Standard null hypothesis testing -- including what they're talking about here -- focuses on
P(results | random noise is active)
You're talking about
P(the thing we care about | results)
The former is more like a simple sanity check. If random noise could have produced what you see, you shouldn't take the results too seriously.
The former tells you a little bit about the latter -- which is good, because the latter is what we actually care about. But you can't explicitly compute the latter without making much stronger assumptions like priors and the like. That's why this last step of reasoning is often performed qualitatively.

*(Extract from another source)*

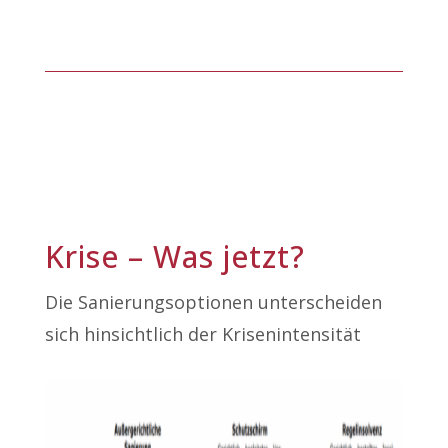
Krise – Was jetzt?
Die Sanierungsoptionen unterscheiden
sich hinsichtlich der Krisenintensität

1. I'm rolling two dice to try and get the highest total. I get two sixes. What is the chance randomness produces this? 1/36, about 0.027. This more than a two sigma result. What is the chance that this is caused by random chance? 2.7%? Nope, 100%.
2. I study the same thing in a million situations in parallel. I take the most extreme result and find that random chance can produce this one time in 1.7 million. It's a five sigma result! What are the chances this result is caused by random chance?